● Task requirements:
The answer must be an exact copy of the records below, with every picture left out.

[Collected data]
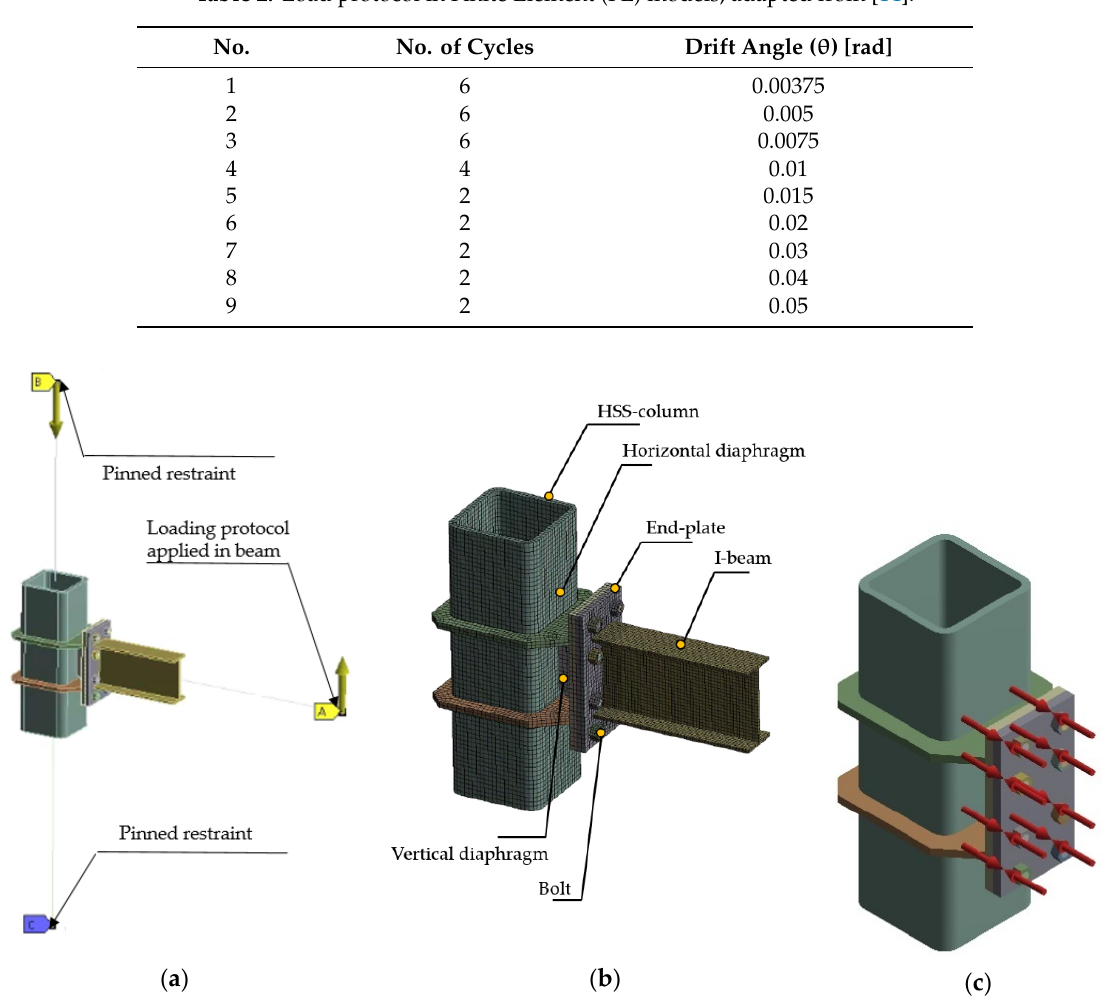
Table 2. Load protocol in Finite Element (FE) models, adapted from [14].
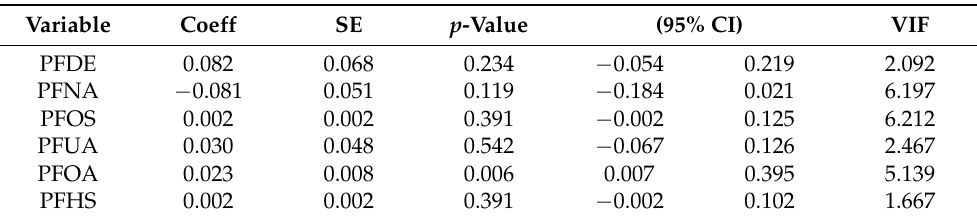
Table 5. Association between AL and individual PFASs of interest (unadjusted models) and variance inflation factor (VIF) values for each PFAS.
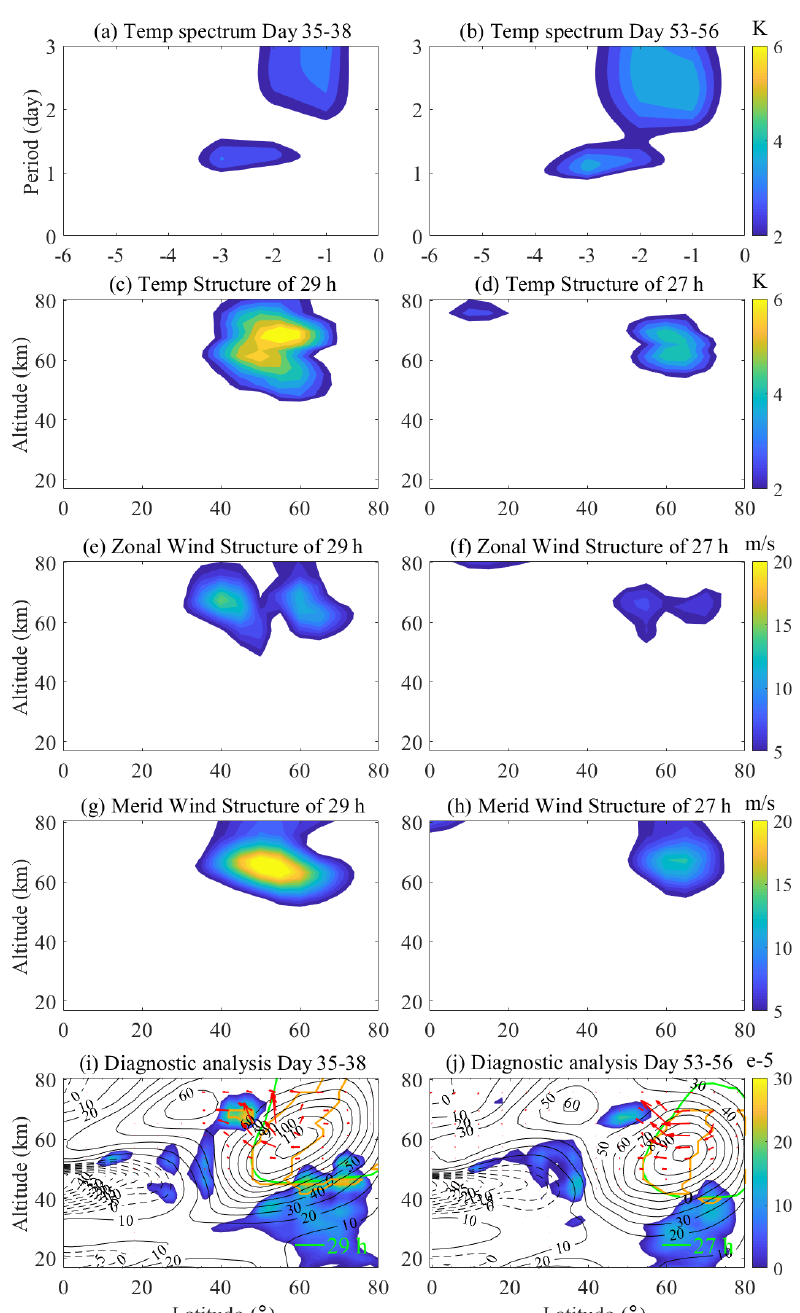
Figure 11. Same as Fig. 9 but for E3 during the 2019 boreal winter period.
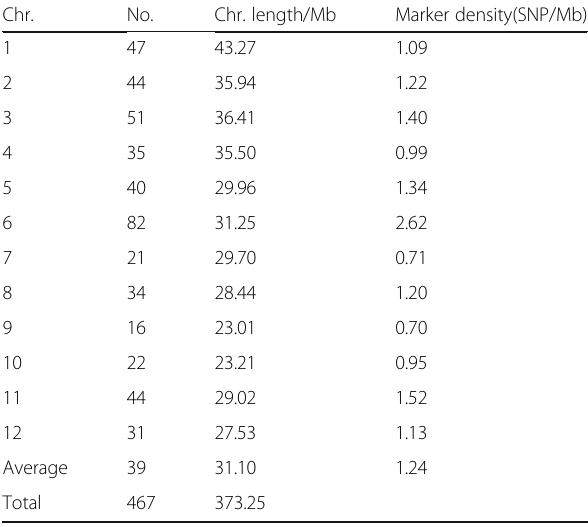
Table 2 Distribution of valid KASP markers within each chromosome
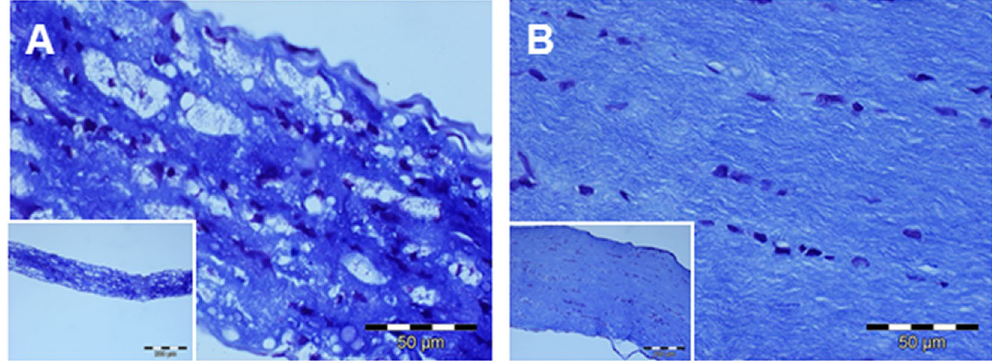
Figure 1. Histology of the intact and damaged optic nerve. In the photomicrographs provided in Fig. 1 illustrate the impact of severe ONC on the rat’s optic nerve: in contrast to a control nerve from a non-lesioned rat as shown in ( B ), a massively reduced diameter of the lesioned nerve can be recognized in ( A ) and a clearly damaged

● Answer for the task:
Table 2. Load protocol in Finite Element (FE) models, adapted from [14].
Table 5. Association between AL and individual PFASs of interest (unadjusted models) and variance inflation factor (VIF) values for each PFAS.
Figure 11. Same as Fig. 9 but for E3 during the 2019 boreal winter period.
Table 2 Distribution of valid KASP markers within each chromosome
Figure 1. Histology of the intact and damaged optic nerve. In the photomicrographs provided in Fig. 1 illustrate the impact of severe ONC on the rat’s optic nerve: in contrast to a control nerve from a non-lesioned rat as shown in ( B ), a massively reduced diameter of the lesioned nerve can be recognized in ( A ) and a clearly damaged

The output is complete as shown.